Arrojado el ser humano en la impertérrita desnudez del mundo, asediado por el aleatorio embate de los desmesurados elementos, la manada corre a refugiarse, despavorida, de las ingobernables fuerzas de la intemperie; mientras que los pastores deploran la brutal indigencia a la que los condena una existencia desfundamentada, sin propósito, sentido, ni futuro cierto, y para resistir tan cruel escarnio, traman limes mítico-formales que los resguarden de los siniestros avatares del acontecer mundano. Rebaño y rabadanes encaran las funestas incertidumbres del sino humano, desde la agobiante perspectiva de la fuga, al representarse el emergente devenir de la vida como una aciaga catástrofe, una desgraciada condena, a la que deben evadir en cuanto les sea posible, por cualquier medio a su efímero alcance: el orgánico sentido comunitario, el rito, la tradición, la civilización, la religión, el mito, el ideal, el imperio del significante de la razón y la reforma del ser, entre otros más.
Pero, hay otros, los maldecidos de la casta de Caín, los guerreros que levantan con descaro la mirada al sol, lascivos gustan de la lluvia empapando su cuerpo, obscenos gozan del roce del viento acariciando su piel, arraigan la planta de los pies en la áspera superficie de la tierra, con ingenua arrogancia hacen de sus ingrávidas huellas francos senderos sobre la árida existencia y del abismo existenciario, la posibilidad de su destino, causa y ser. Para estos, la contingencia de la vida, la tragedia de la muerte y la desmesura de los elementos de la intemperie constituyen el fondo primario de las abiertas posibilidades de ser en el mundo.
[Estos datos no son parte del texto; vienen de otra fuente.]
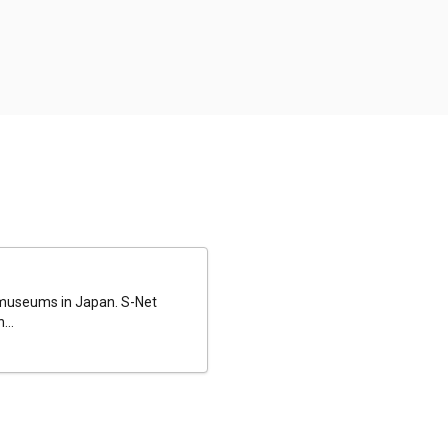
al museums in Japan. S-Net
...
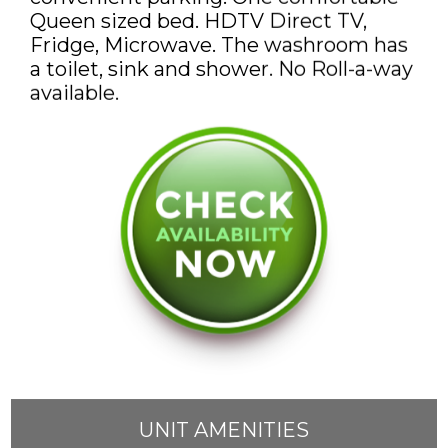
DISCOUNTS AND PACKAGES
Queen sized bed. HDTV Direct TV,
Fridge, Microwave. The washroom has
GIFT SHOP
a toilet, sink and shower. No Roll-a-way
available.
CONTACT US
JOB OPPORTUNITIES
COVID-19
DEUTSCH
UNIT AMENITIES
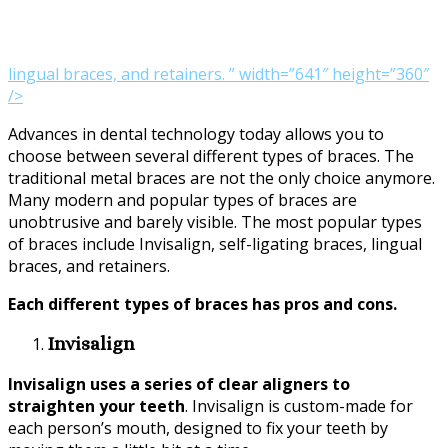
lingual braces, and retainers. ” width=”641″ height=”360″
/>
Advances in dental technology today allows you to
choose between several different types of braces. The
traditional metal braces are not the only choice anymore.
Many modern and popular types of braces are
unobtrusive and barely visible. The most popular types
of braces include Invisalign, self-ligating braces, lingual
braces, and retainers.
Each different types of braces has pros and cons.
Invisalign
Invisalign uses a series of clear aligners to
straighten your teeth
. Invisalign is custom-made for
each person’s mouth, designed to fix your teeth by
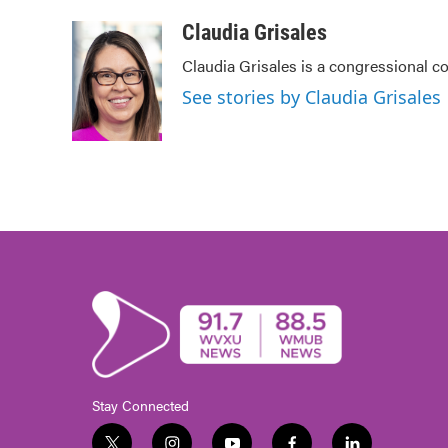
a
w
i
m
c
i
n
a
Claudia Grisales
e
t
k
i
Claudia Grisales is a congressional c
b
t
e
l
o
e
d
See stories by Claudia Grisales
o
r
I
k
n
Stay Connected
La afirmación de sí, la fuerza de voluntad y el exceso de los instintos conforman los sustentos de sus posibles formas de existir.
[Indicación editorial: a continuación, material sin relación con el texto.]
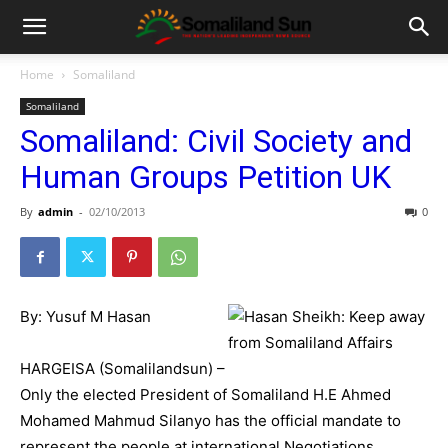
Home
Somaliland
Somaliland
Somaliland: Civil Society and
Human Groups Petition UK
By
admin
-
02/10/2013
0
By: Yusuf M Hasan
HARGEISA (Somalilandsun) –
Only the elected President of Somaliland H.E Ahmed
Mohamed Mahmud Silanyo has the official mandate to
represent the people at international Negotiations.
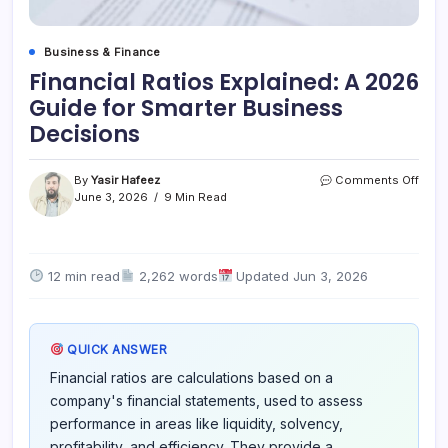
Business & Finance
Financial Ratios Explained: A 2026
Guide for Smarter Business
Decisions
on
By
Yasir Hafeez
Comments Off
Finan
June 3, 2026
9 Min Read
Rati
Expla
A
2026
12 min read
2,262 words
Updated Jun 3, 2026
Guid
for
Smar
Busi
QUICK ANSWER
Deci
Financial ratios are calculations based on a
company's financial statements, used to assess
performance in areas like liquidity, solvency,
profitability, and efficiency. They provide a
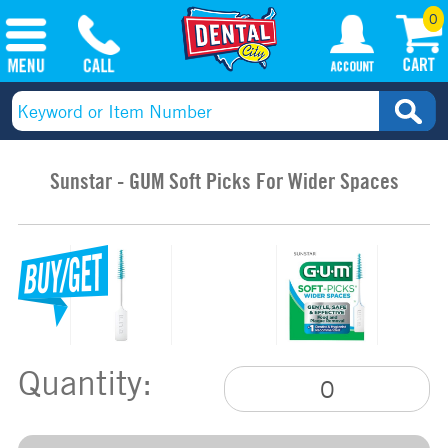
0
Sunstar - GUM Soft Picks For Wider Spaces
Quantity:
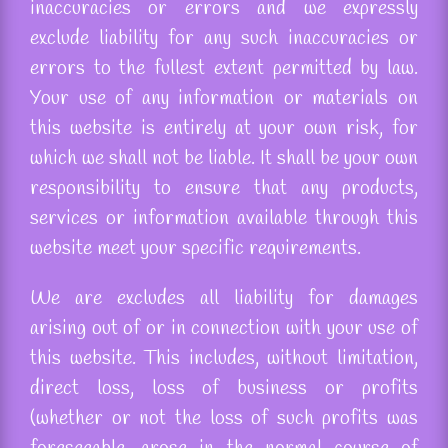
inaccuracies or errors and we expressly
exclude liability for any such inaccuracies or
errors to the fullest extent permitted by law.
Your use of any information or materials on
this website is entirely at your own risk, for
which we shall not be liable. It shall be your own
responsibility to ensure that any products,
services or information available through this
website meet your specific requirements.
We
are excludes
all liability for damages
arising out of or in connection with your use of
this website. This includes, without limitation,
direct loss, loss of business or profits
(whether or not the loss of such profits was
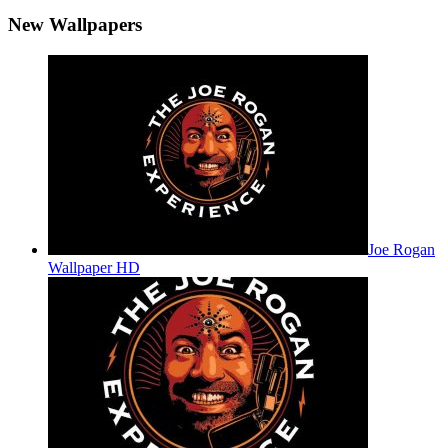
New Wallpapers
Joe Rogan
Wallpaper HD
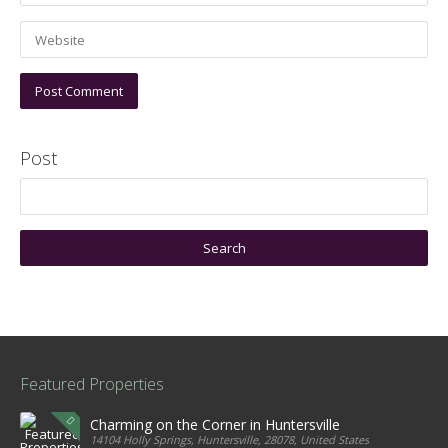
Post
Featured Properties
Charming on the Corner in Huntersville
14104 Holly Springs, Huntersville, 28078, United States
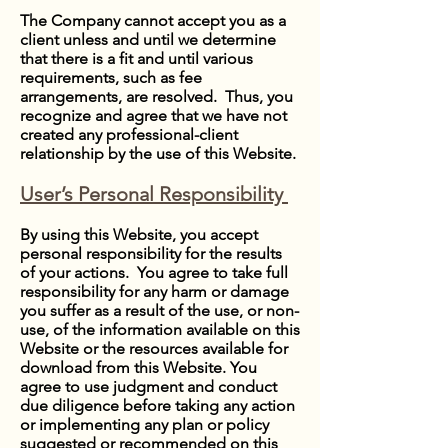
The Company cannot accept you as a
client unless and until we determine
that there is a fit and until various
requirements, such as fee
arrangements, are resolved. Thus, you
recognize and agree that we have not
created any professional-client
relationship by the use of this Website.
User’s Personal Responsibility
By using this Website, you accept
personal responsibility for the results
of your actions. You agree to take full
responsibility for any harm or damage
you suffer as a result of the use, or non-
use, of the information available on this
Website or the resources available for
download from this Website. You
agree to use judgment and conduct
due diligence before taking any action
or implementing any plan or policy
suggested or recommended on this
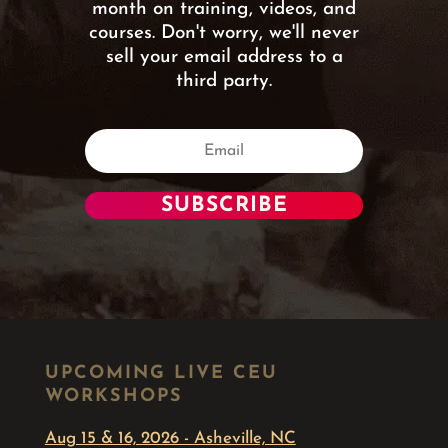
month on training, videos, and
courses. Don't worry, we'll never
sell your email address to a
third party.
SUBSCRIBE
UPCOMING LIVE CEU
WORKSHOPS
Aug 15 & 16, 2026 - Asheville, NC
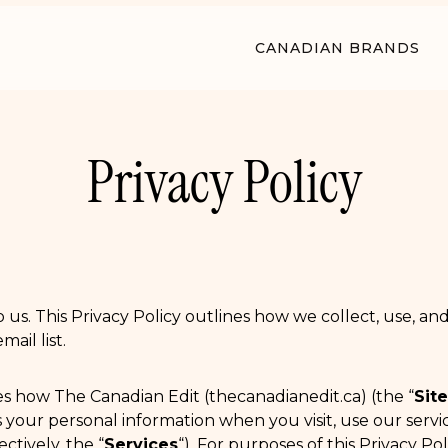
CANADIAN BRANDS
Privacy Policy
o us. This Privacy Policy outlines how we collect, use, a
ail list.
bes how The Canadian Edit (thecanadianedit.ca) (the “
Site
es your personal information when you visit, use our servi
ctively, the “
Services
“). For purposes of this Privacy Poli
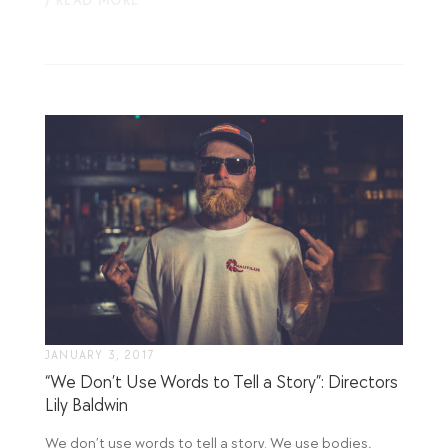
/ READ MORE
JANUARY 3, 2017
“We Don’t Use Words to Tell a Story”: Directors
Lily Baldwin
We don’t use words to tell a story. We use bodies,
Así, en estrictos términos analíticos, por la potencia de la fuerza que los caracteriza, existen tres principales lances de voluntad, tales son: la voluntad de servidumbre, la voluntad del deber y la voluntad de poder, de donde derivan las principales formaciones axiológicas en el onto-histórico devenir humano, a saber: el siervo, que se rige por el código moral; el profeta-misionero, normado por el dogma deontológico; y el guerrero, orientado por el pragmatismo ético, respectivamente.